IN RE: JEREMY “R”,1 Alleged to be a Juvenile Delinquent. J. Douglas McManus Jr., as Deputy County Attorney for the County of Schenectady, Respondent; Jeremy “R”, Appellant.

Decided: November 24, 1999

Before:  CARDONA, P.J., PETERS, SPAIN, CARPINELLO and GRAFFEO, JJ. Gary P. Delisle, Law Guardian, Schenectady, for appellant. Thomas Hayner, County Attorney (J. Douglas McManus Jr. of counsel), Schenectady, for respondent.

Appeal from an order of the Family Court of Schenectady County (Reilly Jr., J.), entered May 7, 1998, which granted petitioner's application, in a proceeding pursuant to Family Court Act article 3, to adjudicate respondent a juvenile delinquent.

In August 1998, respondent's mother ran a licensed day-care center in her home and took care of, among other children, an eight-year-old boy (hereinafter the victim).   Following allegations that respondent, then 14 years old, had inappropriate sexual contact with the victim, a juvenile delinquency petition was filed and a fact-finding hearing ensued.   Respondent was found guilty of committing an act which, if committed by an adult, would constitute the crime of sodomy in the first degree.   He was placed in the custody of the State Office of Children and Family Services for 12 months following a dispositional hearing and now appeals.

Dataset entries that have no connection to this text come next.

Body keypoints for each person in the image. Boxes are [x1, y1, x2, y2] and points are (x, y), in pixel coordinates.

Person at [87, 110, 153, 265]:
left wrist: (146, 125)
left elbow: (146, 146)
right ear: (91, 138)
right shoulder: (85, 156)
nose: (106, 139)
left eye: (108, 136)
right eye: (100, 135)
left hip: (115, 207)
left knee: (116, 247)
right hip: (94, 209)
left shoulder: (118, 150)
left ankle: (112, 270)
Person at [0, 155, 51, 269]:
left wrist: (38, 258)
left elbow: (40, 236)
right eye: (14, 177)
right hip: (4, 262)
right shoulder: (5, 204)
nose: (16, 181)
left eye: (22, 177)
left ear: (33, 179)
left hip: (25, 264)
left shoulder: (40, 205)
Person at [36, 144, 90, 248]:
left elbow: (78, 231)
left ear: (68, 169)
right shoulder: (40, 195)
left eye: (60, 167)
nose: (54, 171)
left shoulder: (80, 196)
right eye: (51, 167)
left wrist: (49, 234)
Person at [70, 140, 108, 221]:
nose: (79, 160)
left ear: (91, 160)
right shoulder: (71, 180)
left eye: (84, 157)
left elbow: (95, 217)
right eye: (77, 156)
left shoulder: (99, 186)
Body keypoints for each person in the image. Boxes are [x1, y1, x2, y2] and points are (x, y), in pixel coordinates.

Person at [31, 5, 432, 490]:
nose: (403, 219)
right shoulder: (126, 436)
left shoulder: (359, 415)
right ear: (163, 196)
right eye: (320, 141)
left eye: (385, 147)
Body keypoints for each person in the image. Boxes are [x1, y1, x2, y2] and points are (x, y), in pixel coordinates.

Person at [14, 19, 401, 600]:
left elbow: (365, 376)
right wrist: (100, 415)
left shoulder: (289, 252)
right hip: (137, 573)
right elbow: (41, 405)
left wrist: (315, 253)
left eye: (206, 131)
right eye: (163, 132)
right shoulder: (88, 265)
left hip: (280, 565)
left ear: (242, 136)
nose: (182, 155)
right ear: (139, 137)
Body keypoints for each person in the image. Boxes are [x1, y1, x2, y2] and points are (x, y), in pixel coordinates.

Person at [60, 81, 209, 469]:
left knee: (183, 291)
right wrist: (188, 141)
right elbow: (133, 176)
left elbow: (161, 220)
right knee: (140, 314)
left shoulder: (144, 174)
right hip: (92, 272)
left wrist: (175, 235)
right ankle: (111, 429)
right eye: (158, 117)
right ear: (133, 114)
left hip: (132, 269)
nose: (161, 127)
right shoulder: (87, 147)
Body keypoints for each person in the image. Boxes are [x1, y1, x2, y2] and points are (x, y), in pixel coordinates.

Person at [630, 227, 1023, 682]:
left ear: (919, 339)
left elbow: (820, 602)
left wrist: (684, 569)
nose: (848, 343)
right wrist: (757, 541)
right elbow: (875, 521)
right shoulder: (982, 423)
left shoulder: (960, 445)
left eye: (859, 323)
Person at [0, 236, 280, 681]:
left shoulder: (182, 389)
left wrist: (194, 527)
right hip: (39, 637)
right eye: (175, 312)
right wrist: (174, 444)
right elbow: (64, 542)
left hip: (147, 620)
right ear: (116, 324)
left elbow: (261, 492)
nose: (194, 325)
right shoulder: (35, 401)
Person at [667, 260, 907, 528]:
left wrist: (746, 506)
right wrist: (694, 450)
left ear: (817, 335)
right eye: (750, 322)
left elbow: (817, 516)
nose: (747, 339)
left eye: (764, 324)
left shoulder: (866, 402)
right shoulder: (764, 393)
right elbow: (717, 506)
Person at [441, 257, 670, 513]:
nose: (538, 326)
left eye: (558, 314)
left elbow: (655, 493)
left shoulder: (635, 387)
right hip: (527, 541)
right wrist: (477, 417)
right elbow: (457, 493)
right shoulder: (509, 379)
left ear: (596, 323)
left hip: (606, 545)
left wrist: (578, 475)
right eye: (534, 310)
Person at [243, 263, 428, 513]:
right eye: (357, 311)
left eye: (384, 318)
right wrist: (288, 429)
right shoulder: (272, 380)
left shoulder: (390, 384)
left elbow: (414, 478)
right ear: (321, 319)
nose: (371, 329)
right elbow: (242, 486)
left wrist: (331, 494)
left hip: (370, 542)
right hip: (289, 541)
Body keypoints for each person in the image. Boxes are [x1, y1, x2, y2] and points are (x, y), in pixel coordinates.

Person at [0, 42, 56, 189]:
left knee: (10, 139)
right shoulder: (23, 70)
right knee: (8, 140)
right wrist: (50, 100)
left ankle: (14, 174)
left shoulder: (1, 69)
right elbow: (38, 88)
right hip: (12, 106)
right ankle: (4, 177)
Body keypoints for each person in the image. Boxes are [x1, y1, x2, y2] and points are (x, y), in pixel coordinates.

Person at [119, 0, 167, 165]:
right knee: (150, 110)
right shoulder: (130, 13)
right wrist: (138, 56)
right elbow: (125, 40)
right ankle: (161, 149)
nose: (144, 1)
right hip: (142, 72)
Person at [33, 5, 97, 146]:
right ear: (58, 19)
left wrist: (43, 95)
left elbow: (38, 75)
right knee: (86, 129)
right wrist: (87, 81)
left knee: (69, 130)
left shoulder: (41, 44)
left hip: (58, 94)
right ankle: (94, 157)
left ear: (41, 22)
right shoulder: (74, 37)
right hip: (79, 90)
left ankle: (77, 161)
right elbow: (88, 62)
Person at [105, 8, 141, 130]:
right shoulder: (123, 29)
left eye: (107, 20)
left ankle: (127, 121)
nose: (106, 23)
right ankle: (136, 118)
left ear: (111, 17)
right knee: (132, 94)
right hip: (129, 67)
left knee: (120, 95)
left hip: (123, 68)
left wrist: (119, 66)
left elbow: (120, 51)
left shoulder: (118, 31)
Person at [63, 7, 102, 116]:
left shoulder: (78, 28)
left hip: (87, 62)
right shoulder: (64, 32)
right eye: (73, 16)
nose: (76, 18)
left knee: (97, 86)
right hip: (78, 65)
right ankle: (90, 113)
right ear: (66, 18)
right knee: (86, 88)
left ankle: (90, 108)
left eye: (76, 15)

 There should be an affirmance.   As an initial matter, Family Court did not improvidently exercise its discretion in permitting the eight-year-old victim to testify as a sworn witness.   The record reveals that the victim sufficiently understood the obligations of an oath and the consequences of giving false testimony (see, People v. Parks, 41 N.Y.2d 36, 46, 390 N.Y.S.2d 848, 359 N.E.2d 358).   During preliminary questioning, the victim stated that he knew the difference between a truth and lie, repeatedly acknowledged that he could “get in trouble” for telling a lie and indicated that he would tell the truth in court (see, e.g., Matter of Frederick QQ., 209 A.D.2d 832, 833, 619 N.Y.S.2d 362, lv. denied 85 N.Y.2d 802, 624 N.Y.S.2d 372, 648 N.E.2d 792;  Matter of Ralph D., 163 A.D.2d 752, 753-754, 557 N.Y.S.2d 1003).   Although the victim suffered from attention deficit disorder and admitted during the preliminary questioning that he misbehaved in school, this did not, without more, preclude him from giving sworn testimony.

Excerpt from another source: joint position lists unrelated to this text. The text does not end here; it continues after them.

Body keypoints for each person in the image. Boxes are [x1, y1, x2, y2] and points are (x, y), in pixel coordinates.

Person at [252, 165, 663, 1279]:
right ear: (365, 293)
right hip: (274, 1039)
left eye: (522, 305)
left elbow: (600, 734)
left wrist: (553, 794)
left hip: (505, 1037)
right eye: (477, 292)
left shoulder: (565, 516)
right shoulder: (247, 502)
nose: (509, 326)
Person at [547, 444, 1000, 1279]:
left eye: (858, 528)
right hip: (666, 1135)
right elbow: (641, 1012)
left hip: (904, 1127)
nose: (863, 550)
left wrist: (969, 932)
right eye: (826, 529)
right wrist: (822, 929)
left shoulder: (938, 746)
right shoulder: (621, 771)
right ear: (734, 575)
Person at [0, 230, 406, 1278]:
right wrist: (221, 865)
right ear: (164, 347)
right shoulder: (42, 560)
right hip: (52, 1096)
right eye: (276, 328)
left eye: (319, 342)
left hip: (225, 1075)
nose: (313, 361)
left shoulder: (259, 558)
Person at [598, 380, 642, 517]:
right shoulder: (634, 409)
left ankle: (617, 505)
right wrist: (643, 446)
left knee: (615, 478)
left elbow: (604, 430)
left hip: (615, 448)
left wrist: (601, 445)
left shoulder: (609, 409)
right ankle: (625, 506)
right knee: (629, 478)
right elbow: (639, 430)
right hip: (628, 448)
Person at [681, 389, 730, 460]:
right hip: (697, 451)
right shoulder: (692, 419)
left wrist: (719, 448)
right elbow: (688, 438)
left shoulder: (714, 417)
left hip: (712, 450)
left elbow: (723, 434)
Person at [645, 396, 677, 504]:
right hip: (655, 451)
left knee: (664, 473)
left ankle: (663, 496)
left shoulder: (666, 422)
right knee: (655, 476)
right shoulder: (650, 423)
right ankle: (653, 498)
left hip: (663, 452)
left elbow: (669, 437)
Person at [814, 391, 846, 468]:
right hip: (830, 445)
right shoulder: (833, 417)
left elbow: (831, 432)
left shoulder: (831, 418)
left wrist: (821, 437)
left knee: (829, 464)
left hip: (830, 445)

 We also reject the contention that there was not legally sufficient proof adduced at the fact-finding hearing to support the elements of sodomy in the first degree beyond a reasonable doubt.   The victim testified that respondent pulled down his pants and placed his penis in the victim's “butt”.   A physician's assistant who examined the victim approximately 36 hours after the incident testified that his perianal region was slightly red and tender upon palpation.   The testimony of these two witnesses, which was specifically credited by Family Court, was legally sufficient to establish each element of sodomy in the first degree (see, Penal Law § 130.00[2];  § 130.50 [3];  see also, Matter of Mickie PP., 228 A.D.2d 847, 848, 644 N.Y.S.2d 96).   Noting that Family Court's determination is accorded the same weight as that given to a jury verdict (see, e.g., Matter of Michael D., 109 A.D.2d 633, 486 N.Y.S.2d 213, affd. 66 N.Y.2d 843, 498 N.Y.S.2d 365, 489 N.E.2d 252), we similarly reject respondent's contention that the court's determination was against the weight of the evidence.   Nor do we find any error in the cross-examination of respondent about whether he committed a specific act of misconduct against another of his mother's clients as petitioner had a good-faith basis for the question (see, Matter of Carlos V., 192 A.D.2d 661, 597 N.Y.S.2d 85).

ORDERED that the order is affirmed, without costs.